When to See a Dermatologist
Patients with extensive molluscum contagiosum or immunocompromised status should seek dermatology consultation for treatment optimization. Children with facial involvement affecting appearance merit specialist evaluation. Those with secondary bacterial infection or failed initial treatment warrant specialist assessment. Adults with anogenital molluscum should receive evaluation to rule out other sexually transmitted infections.
Frequently Asked Questions
Q: Is molluscum contagiosum sexually transmitted?
A: Yes, molluscum can be transmitted through sexual contact, particularly when involving anogenital region. However, most cases in children result from non-sexual contact transmission.
Q: Will molluscum contagiosum go away on its own?
A: Yes, approximately 90% of cases resolve spontaneously within 24 months. However, some patients prefer treatment to accelerate resolution and prevent spread to contacts.
Q: Can I spread molluscum to others?
A: Yes, molluscum is highly contagious through direct contact and can spread through shared towels, clothing, or grooming implements. Avoiding direct contact and maintaining good hygiene reduces transmission risk.
Q: Is molluscum contagiosum dangerous?
A: No, molluscum is benign and typically resolves without complications in healthy individuals. Complications are rare and include secondary bacterial infection or significant post-inflammatory pigmentation changes.
References
- Gottlieb SL, Myskowski PL. Molluscum contagiosum. Int J Dermatol. 1994;33(7):453-461.
- Postlethwaite R. Molluscum contagiosum: a review. Arch Environ Health. 1970;21(4):432-452.

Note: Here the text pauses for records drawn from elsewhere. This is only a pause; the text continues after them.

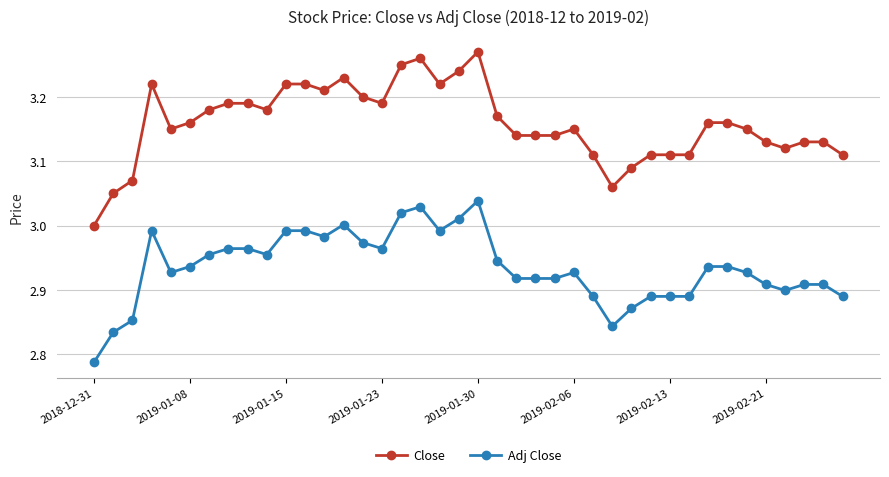

What is the difference between the maximum and minimum values in the Adj Close series?

0.3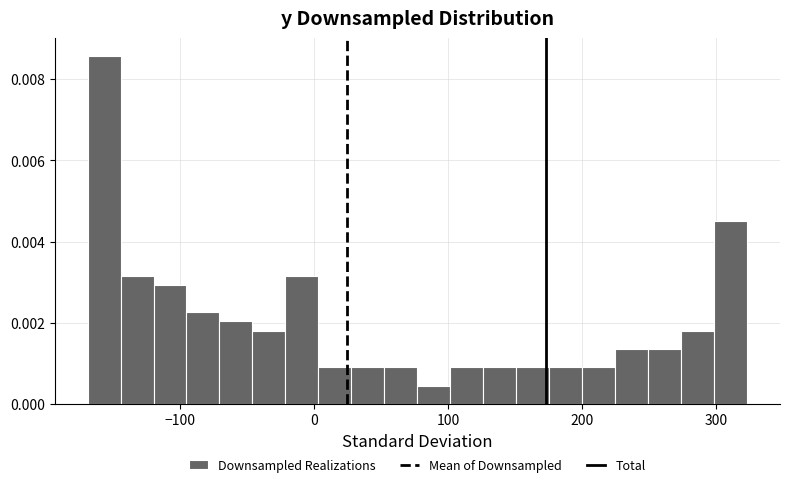

Around what value on the x-axis is the tallest bar? Give the approximate position of its centre, as read against the axis.

-160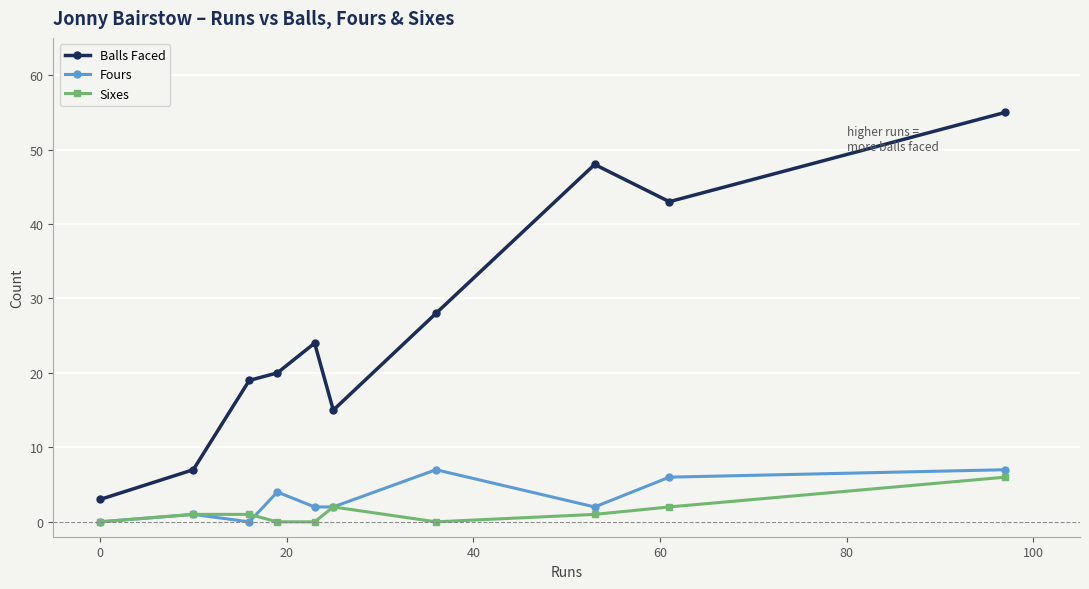

Reading left to right, extract all data points from this chart.

Balls Faced: 3	7	19	20	24	15	28	48	43	55
Fours: 0	1	0	4	2	2	7	2	6	7
Sixes: 0	1	1	0	0	2	0	1	2	6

- Silverberg NB, Sidbury R, Mancini AJ. Molluscum contagiosum: emphasis on presentation, diagnosis, and management. Diaper Dermatitis. 2003;49(4):265-273.
- Resnick SD. Molluscum contagiosum. J Am Acad Dermatol. 1990;23(4):589-593.
- Toro JR, Wood LV, Patel NK, Turner ML. Molluscum contagiosum in patients with human immunodeficiency virus infection. Am J Dermatopathol. 2000;22(4):287-291.
- Ray GT, Suaya JA, Baxter R. Incidence, medical visits, and costs of molluscum contagiosum in children. Pediatr Dermatol. 2006;23(3):228-233.
- Dohil MA, Lin P, Lee J, et al. The epidemiology of molluscum contagiosum in children. J Am Acad Dermatol. 2006;54(1):47-54.
- Berger TG, Yen-Moore A, Kashani-Sabet M. Molluscum contagiosum in patients with human immunodeficiency virus infection: epidemiology, pathogenesis, clinical manifestations, diagnosis, and treatment. Clin Infect Dis. 2002;34(2):206-223.
- Powell J, Blair JE, Sperling LC, et al. Efficacy and adverse effects of topical imiquimod in children with molluscum contagiosum. Pediatr Dermatol. 2011;28(4):434-437.
- Tyring SK. Molluscum contagiosum virus: history, basic biology, and epidemiology. J Am Acad Dermatol. 2003;48(3):413-425.